Essay by Eric Worrall
The following contains a video which shows the complete process start to finish of vibe coding a simple game. The process takes 30 minutes.
And here is the game.
As I said the entire process took half an hour. For me as a professional software developer to perform this task without AI assistance would have taken half a day.
There is a catch – vibe coding works best for programmers. My first attempt to create this game was unsuccessful, Claude got stuck in an endless loop, running up higher and higher bills. I used my programmer experience to understand what the problem was and how to fix it.
I used Claude to produce this game, but any advanced AI would have done. While Claude is front of the pack right now, that horse race changes monthly. Next month Google Gemini, China’s Deepseek or Elon Musk’s xAI (recently boosted by the purchase of Cursor) might pull ahead.
Claude probably burned enough energy to power a street of houses on my behalf, for the half hour it took me to complete this game. I didn’t track the exact token usage, but my guesstimate is around $2 worth of AI time, which is covered by my AI account plan.
As the project progressed, the AI became more and more adept at figuring out what I wanted to do next, from memory I accepted two of the AI’s suggestions verbatim, without making any changes.
The video demo above is a simplified version of vibe coding.

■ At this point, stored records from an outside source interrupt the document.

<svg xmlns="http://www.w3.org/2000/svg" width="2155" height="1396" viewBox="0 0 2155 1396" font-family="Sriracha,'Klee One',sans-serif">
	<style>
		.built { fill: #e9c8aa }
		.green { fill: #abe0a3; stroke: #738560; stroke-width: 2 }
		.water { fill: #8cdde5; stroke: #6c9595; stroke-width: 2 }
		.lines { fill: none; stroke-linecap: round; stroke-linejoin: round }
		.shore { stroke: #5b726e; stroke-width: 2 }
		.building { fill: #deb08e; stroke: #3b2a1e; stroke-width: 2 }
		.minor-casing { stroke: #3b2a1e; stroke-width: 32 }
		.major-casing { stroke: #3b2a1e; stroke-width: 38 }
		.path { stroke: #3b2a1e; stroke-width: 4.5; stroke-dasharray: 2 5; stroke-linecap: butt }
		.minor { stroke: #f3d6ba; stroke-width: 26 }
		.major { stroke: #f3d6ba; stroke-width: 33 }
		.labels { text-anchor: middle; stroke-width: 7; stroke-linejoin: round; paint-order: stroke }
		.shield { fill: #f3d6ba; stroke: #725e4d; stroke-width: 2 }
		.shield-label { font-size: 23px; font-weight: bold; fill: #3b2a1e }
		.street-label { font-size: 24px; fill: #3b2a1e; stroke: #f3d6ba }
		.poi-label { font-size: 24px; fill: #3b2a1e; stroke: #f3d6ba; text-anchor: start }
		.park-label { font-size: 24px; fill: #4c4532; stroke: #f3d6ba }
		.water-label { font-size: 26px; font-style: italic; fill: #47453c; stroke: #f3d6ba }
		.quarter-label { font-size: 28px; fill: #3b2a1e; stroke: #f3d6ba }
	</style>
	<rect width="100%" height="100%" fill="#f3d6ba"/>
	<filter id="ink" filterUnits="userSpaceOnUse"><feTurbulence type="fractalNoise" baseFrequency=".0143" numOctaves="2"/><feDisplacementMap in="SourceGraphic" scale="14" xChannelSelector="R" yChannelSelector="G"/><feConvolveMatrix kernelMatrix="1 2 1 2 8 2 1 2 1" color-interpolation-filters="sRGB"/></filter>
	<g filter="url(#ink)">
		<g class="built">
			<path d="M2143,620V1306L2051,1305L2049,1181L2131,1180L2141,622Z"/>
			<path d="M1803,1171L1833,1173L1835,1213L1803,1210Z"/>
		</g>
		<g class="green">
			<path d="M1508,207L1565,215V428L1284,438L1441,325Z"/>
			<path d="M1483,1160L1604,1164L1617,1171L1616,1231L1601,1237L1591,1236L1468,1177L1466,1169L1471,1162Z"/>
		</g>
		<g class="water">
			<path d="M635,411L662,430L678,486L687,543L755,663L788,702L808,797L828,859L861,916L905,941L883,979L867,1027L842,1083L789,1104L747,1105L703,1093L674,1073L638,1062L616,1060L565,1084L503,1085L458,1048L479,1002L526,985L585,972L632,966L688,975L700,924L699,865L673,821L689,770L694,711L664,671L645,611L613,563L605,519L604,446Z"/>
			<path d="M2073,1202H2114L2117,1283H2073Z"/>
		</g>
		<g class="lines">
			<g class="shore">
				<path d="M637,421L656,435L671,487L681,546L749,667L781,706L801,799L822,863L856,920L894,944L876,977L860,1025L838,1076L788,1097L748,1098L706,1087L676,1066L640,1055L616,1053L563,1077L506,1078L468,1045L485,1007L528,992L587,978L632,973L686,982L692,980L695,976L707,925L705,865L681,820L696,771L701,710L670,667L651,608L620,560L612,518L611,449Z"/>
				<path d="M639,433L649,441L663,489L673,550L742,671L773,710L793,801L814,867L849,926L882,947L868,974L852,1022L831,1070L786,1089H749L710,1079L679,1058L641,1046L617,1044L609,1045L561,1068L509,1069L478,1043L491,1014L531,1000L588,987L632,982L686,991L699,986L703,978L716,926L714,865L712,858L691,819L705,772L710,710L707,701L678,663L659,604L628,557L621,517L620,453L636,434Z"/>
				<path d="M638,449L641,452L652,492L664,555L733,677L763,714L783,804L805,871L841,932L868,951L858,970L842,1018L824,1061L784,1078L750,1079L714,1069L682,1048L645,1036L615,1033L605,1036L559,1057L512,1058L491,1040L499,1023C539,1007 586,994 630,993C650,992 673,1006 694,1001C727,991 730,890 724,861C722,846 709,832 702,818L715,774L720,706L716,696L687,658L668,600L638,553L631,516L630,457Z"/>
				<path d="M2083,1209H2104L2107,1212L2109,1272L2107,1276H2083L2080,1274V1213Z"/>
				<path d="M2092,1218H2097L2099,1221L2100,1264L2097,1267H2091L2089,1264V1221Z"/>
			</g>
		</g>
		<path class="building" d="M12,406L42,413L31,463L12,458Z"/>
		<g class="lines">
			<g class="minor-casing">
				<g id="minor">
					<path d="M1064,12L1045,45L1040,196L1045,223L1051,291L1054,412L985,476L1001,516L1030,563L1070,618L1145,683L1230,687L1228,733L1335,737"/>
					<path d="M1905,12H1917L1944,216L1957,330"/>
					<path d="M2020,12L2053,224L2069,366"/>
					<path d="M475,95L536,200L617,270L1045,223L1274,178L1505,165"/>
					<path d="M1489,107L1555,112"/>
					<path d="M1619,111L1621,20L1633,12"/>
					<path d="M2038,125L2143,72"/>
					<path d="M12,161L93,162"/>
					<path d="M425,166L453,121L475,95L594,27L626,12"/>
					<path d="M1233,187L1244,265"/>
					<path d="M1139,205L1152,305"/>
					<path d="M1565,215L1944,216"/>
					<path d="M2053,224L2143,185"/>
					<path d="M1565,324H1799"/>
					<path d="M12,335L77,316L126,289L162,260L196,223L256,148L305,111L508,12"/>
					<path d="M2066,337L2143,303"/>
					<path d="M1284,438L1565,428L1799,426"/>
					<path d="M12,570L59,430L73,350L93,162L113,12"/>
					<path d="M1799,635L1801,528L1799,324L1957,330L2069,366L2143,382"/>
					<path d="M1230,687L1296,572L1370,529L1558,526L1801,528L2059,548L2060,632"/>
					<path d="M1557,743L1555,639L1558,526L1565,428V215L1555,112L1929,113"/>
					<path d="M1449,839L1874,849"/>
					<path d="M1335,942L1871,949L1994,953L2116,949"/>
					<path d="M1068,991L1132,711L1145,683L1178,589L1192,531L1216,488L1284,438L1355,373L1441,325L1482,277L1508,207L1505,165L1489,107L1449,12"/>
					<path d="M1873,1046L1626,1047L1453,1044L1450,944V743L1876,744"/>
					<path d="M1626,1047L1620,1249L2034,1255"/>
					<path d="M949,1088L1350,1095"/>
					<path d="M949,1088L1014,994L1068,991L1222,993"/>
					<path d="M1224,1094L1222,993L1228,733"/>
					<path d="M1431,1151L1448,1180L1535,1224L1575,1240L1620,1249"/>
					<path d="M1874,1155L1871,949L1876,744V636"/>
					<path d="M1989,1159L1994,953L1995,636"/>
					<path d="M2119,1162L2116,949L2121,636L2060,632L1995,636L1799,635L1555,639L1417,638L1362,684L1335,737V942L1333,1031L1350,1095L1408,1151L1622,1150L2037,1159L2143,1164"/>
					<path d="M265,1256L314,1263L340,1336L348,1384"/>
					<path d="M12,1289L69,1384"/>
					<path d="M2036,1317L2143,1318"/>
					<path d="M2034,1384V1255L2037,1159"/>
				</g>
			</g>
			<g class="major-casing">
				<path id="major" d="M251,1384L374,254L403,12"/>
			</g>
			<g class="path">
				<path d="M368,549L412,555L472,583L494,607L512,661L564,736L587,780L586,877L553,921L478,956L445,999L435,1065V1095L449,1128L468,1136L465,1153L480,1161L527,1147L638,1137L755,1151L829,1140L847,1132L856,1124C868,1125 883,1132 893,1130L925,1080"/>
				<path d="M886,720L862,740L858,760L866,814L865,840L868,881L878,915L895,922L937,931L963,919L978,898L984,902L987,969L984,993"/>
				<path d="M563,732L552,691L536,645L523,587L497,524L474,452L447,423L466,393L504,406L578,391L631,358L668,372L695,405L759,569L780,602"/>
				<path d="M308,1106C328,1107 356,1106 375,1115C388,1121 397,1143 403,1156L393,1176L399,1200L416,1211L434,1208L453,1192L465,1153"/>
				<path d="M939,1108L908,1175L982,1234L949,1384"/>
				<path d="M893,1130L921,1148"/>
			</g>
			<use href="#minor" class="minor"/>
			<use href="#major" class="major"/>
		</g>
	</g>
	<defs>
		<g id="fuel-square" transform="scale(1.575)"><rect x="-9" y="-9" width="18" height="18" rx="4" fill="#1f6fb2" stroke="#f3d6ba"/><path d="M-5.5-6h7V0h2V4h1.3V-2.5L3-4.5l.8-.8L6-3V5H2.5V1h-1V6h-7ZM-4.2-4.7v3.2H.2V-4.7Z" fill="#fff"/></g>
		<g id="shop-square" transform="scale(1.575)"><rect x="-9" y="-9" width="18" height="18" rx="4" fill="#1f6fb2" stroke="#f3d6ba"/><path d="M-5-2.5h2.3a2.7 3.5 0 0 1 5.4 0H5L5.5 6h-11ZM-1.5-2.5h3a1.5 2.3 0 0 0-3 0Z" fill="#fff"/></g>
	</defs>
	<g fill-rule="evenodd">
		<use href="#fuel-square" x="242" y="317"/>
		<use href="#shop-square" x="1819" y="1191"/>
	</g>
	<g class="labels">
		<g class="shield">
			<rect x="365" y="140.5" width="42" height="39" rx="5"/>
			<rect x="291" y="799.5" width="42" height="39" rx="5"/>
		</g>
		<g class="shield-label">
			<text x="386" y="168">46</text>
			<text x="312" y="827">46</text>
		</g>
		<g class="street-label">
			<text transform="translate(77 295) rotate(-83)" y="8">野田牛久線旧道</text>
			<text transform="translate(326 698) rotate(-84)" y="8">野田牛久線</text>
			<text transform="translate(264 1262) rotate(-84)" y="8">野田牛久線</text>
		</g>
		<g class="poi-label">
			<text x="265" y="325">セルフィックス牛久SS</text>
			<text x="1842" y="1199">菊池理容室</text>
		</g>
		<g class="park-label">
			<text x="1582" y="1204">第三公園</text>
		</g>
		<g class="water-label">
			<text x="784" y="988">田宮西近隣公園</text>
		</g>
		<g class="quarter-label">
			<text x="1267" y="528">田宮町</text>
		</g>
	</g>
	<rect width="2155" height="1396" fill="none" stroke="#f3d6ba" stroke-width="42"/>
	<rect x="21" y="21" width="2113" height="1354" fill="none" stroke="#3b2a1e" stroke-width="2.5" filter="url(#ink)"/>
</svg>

With non-trivial real world projects, instead of one vibe code session, you have a whole team of independent AI agents working in parallel, with some agents serving as specialised team directors, testers, and other roles you would find in a human development team. You can even structure the project so humans do some tasks and AI does other tasks. The energy burn for a single multi-agent session likely goes from the equivalent to a row of houses to the energy burn of a small town.
If I had not realised what was happening when my first attempt got stuck in a loop, I could have ended up with a bill for thousands of dollars. By default Claude appears to have constraints to limit the cash burn to what you have already paid, but it appears to be easy to turn these constraints off, so be very careful about which account settings you change. I’m sure Claude is no different in this respect to other AIs.
My prediction, eventually the entire economy will be “vibed”. The same principals which were applied to produce this game could be applied to configuring a production line to produce new physical products. The game contains physics and geometry – the components required to develop a physical object. I’m not saying this could be done today, but the potential is glimmering on the near horizon. And the same principal of expertise will apply to vibe production as applies to vibe programming – the people most able to vibe produce will be product designers and engineers.
Through vibe production, the ultimate drop shipping experience will soon be a reality – instead of scouring the internet for something to sell, you will be able to create an entirely new product out of your imagination, including promo material, and have the prototype in the mail in time for your morning coffee. This is already starting to happen – Meshy.ai allows 3D models to be created using vibe, models which can be fed straight into a desktop 3D printer. I expect to see this start to go mainstream from 2027, 2028 at the latest.
I’ll guarantee China is already working on vibe production. When it happens it will transform the global economy.
Of course the energy requirements for AI capable of accomplishing such feats – vibe building polished products made of multiple materials and containing complex electronic circuits or other sophisticated internals – will be orders of magnitude higher than today’s already enormous burn. If you watch the video above you’ll notice I fed instructions to the vibe code session in small pieces, AI easily gets lost if you ask it to do something too complex in one hit. But to date at least fixing this problem is just a matter of scale. More processing power and greater memory capacity for individual computational units will increase the ability of AI to handle complex, multi-dimensional problems, and to make bigger inference leaps between the instructions they receive and what they have to do to fulfil those instructions.
I foresee a time when a sizeable fraction of our energy output, possibly most of our energy output, is being fed into gigantic data centers to create marvellous new capabilities. Only nuclear, gas and coal can satisfy this magnitude of energy demand.
Nobody is ever going to surrender an already useful tool of such potential because a bunch of green energy hippies say we should conserve and live frugally. The green energy movement has already lost.